Hz. Peygamber (s.a.v.) vefatından 4 yıl önce, 1400 sahabeyle silahsız olarak, ihrama girmiş halde Mekke'ye gitti. Gayesi umre yapmaktı. Ancak Mekkeliler Hz. Peygamber'i (s.a.v.) ve sahabesini Kâbe'yi ziyaretten alıkoydular.
Hz. Peygamber (s.a.v.) ortamı yumuşatması, niyetlerini iletip müzakerede bulunması için damadı olan Hz. Osman'ı gönderdi. Mekke'ye, çok da yakın olmayan ve Hudeybiye denilen yere çadır kurdu.

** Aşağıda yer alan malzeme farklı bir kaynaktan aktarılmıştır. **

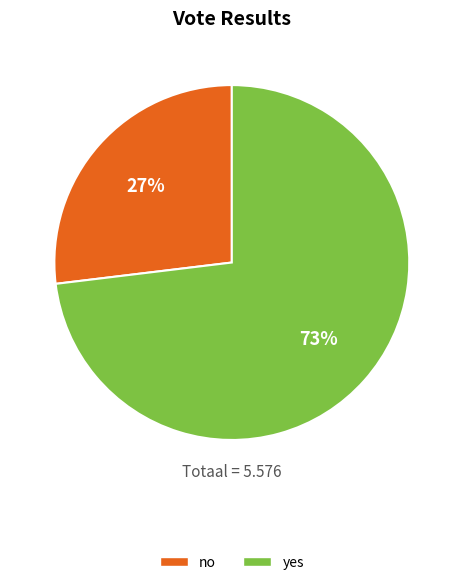

Count the number of slices in the pie.

2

Ancak bir müddet sonra Hz. Osman'ın öldürüldüğü haberi geldi. İşte bunun üzerine Hz. Peygamber (s.a.v.) orada bulunan 1400 sahabeyle bir ağacın dibinde bir araya gelerek biatta bulundu. Tek tek herkesin elini tuttu ve sonuna kadar, ölümüne kadar direnme ve sadakat yemini yaptılar.
O gün Hz. Peygamber bir ağacın altında oturmuş ve sahabenin sözlerini orada almıştı.

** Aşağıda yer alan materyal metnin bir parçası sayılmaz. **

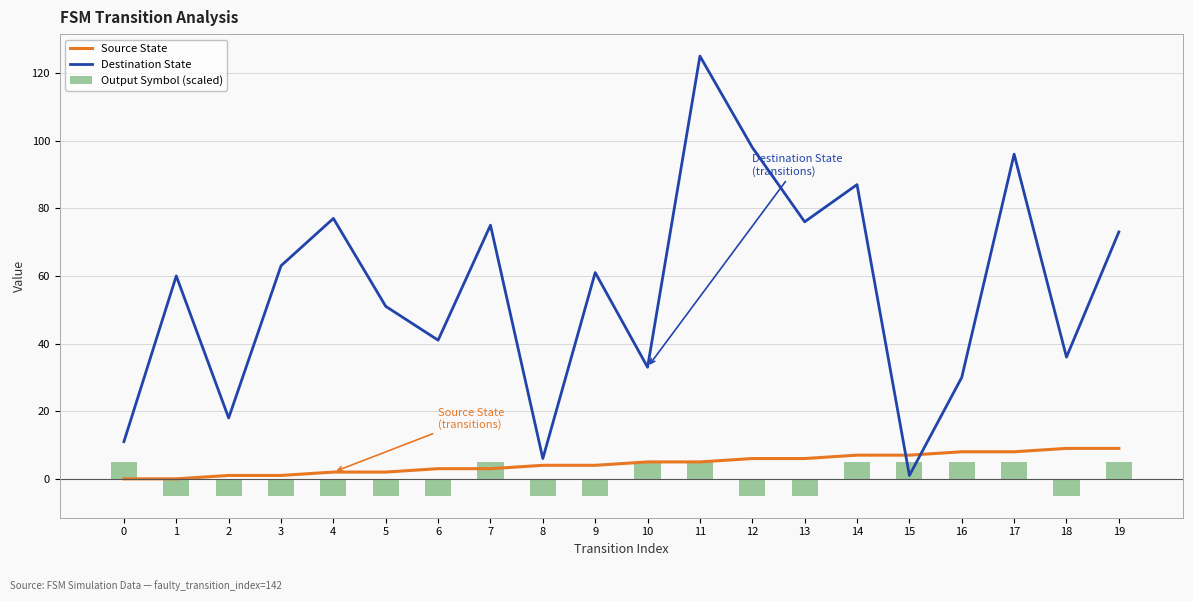

What is the sum of the Destination State values at 3 and 14?

150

Ağacın tepesinden bir dal efendimizin yüzüne sarkıyordu. Bu satırlarda kendinden bahsettiğimiz sahabi 'Ma'kil bin Yesar' yemin boyunca o dalı elleriyle tutup Hz. Peygamber'in (s.a.v.) yüzüne gelmesine engel oldu. İşte o günkü o olay onun bir nişanı oldu. Ağacın dalını Efendimizin yüzünden uzaklaştıran sahabi olarak tarihe geçti. Kur'an-ı Kerim "ağacın altında seninle biatleşenlerden razı oldu" (Fetih, 18) ayetiyle o anı ölümsüzleştirmişti.
Hz. Ömer onu Basra'ya vali yaptı. Kendi ismiyle şöhret bulmuş büyük bir nehir kazandırdı Basra'ya. Makil Nehri ismi. Böylece iyilik ve iyi iş yapanların eserleriyle anılabileceğine yol açtı.
Son anlarında vefat ederken ziyaretine gelen Ubeydullah'a şu hadisi rivayet ediyordu:
Efendimiz şöyle buyurdu dedi: "Allah birini birilerine idareci yapar da o kişi de onlara Allah için tavsiyede ve öğütte bulunmazsa cennet kokusunu duyamaz.
Halbuki cennetin kokusu yüz yıl öteden duyulur." Allah'ın rahmeti üzerine olsun.